Extraintestinal Manifestations
- Dermatitis Herpetiformis: A pruritic, blistering skin rash, pathognomonic for celiac disease, typically found on the extensor surfaces.
- Neurological Symptoms: Peripheral neuropathy, ataxia, and headaches, potentially related to nutrient deficiencies or immune effects.
- Fatigue and Irritability: Often nonspecific symptoms that may improve on a gluten-free diet.
Diagnosis
Serologic Testing
- IgA Anti-Tissue Transglutaminase (tTG) Antibodies: The most sensitive and specific test for celiac disease.
- IgA Deficiency is more common in celiac disease. In such cases, testing for IgG tTG or IgG deamidated gliadin peptides (DGP) is recommended.
- IgA Endomysial Antibodies (EMA): Highly specific but less frequently used due to higher cost and less availability.
Small Bowel Biopsy
- Gold Standard: Endoscopy with biopsy showing villous atrophy, crypt hyperplasia, and intraepithelial lymphocytosis confirms the diagnosis.
- Multiple biopsies are taken from the duodenum, as damage can be patchy.
Genetic Testing
- HLA-DQ2/DQ8 Testing: Useful in excluding the diagnosis if both alleles are absent. However, positive results are not diagnostic due to their prevalence in the general population.
Management
Gluten-Free Diet (GFD)
- Lifelong Gluten-Free Diet: The only effective treatment.

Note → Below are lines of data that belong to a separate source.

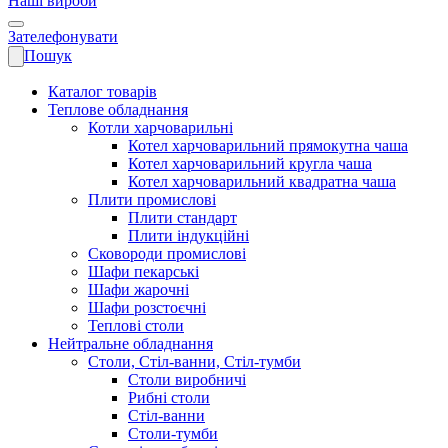
Наші вироби
Зателефонувати
Пошук
Каталог товарів
Теплове обладнання
Котли харчоварильні
Котел харчоварильний прямокутна чаша
Котел харчоварильний кругла чаша
Котел харчоварильний квадратна чаша
Плити промислові
Плити стандарт
Плити індукційні
Сковороди промислові
Шафи пекарські
Шафи жарочні
Шафи розстоєчні
Теплові столи
Нейтральне обладнання
Столи, Стіл-ванни, Стіл-тумби
Столи виробничі
Рибні столи
Стіл-ванни
Столи-тумби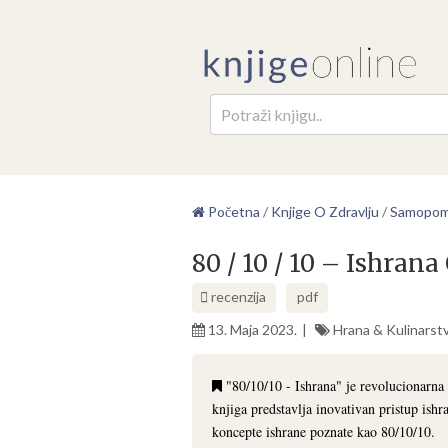
Pretr
Početna
/
Knjige O Zdravlju
/
Samopo
80 / 10 / 10 – Ishran
recenzija
pdf
13. Maja 2023.
Hrana & Kulinarst
"80/10/10 - Ishrana" je revolucionarna
knjiga predstavlja inovativan pristup ishra
koncepte ishrane poznate kao 80/10/10.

Patients must avoid all sources of gluten (wheat, rye, and barley). Even small amounts of gluten can trigger symptoms and cause intestinal damage.
- Symptom Improvement: GI symptoms generally improve within weeks to months, while histological healing may take longer.

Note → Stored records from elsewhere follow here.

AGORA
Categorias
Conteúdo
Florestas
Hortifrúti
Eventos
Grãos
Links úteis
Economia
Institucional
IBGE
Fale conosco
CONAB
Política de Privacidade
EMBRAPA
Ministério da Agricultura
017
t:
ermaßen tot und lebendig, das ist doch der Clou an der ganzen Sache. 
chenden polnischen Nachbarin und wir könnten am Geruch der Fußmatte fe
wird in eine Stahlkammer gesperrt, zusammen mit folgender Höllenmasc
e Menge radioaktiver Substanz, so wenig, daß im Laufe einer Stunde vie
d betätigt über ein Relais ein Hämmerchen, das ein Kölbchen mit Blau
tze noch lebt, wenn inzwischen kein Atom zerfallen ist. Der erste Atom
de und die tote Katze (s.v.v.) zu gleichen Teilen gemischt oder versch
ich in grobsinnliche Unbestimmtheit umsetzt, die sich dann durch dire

- Nutritional Support: Iron, calcium, vitamin D, and folic acid supplementation are often required to correct deficiencies.
- Dietary Education: A dietitian familiar with celiac disease can help patients identify hidden gluten in processed foods and prevent cross-contamination.
Monitoring
- Serologic Testing: Monitoring IgA tTG levels 6–12 months after starting a gluten-free diet can help assess adherence and mucosal healing.
- Repeat Endoscopy: May be necessary in patients with persistent symptoms to evaluate for refractory celiac disease.
Complications
- Refractory Celiac Disease: A rare condition in which symptoms and villous atrophy persist despite strict adherence to a gluten-free diet. It may be classified as RCD Type 1 (responding to immunosuppressive therapy) or RCD Type 2, which is associated with a poor prognosis and risk of progression to enteropathy-associated T-cell lymphoma (EATL).
- Malignancies: Untreated celiac disease increases the risk of gastrointestinal cancers, particularly EATL and small bowel adenocarcinoma.
- Osteoporosis: Malabsorption of calcium and vitamin D increases the risk of fractures in celiac patients.
Key Points
- Celiac disease is an autoimmune disorder triggered by gluten in genetically predisposed individuals, leading to small intestinal damage and malabsorption.
- Diagnosis relies on positive serologic tests (IgA tTG) and confirmation by small bowel biopsy showing villous atrophy.
- A gluten-free diet (GFD) is the only effective treatment, resulting in symptom resolution and intestinal healing.
- Complications include refractory celiac disease, increased risk of intestinal malignancies (e.g., EATL), and osteoporosis due to chronic malabsorption.
- Lifelong follow-up with serologic testing and nutritional monitoring is required to ensure adherence and manage complications.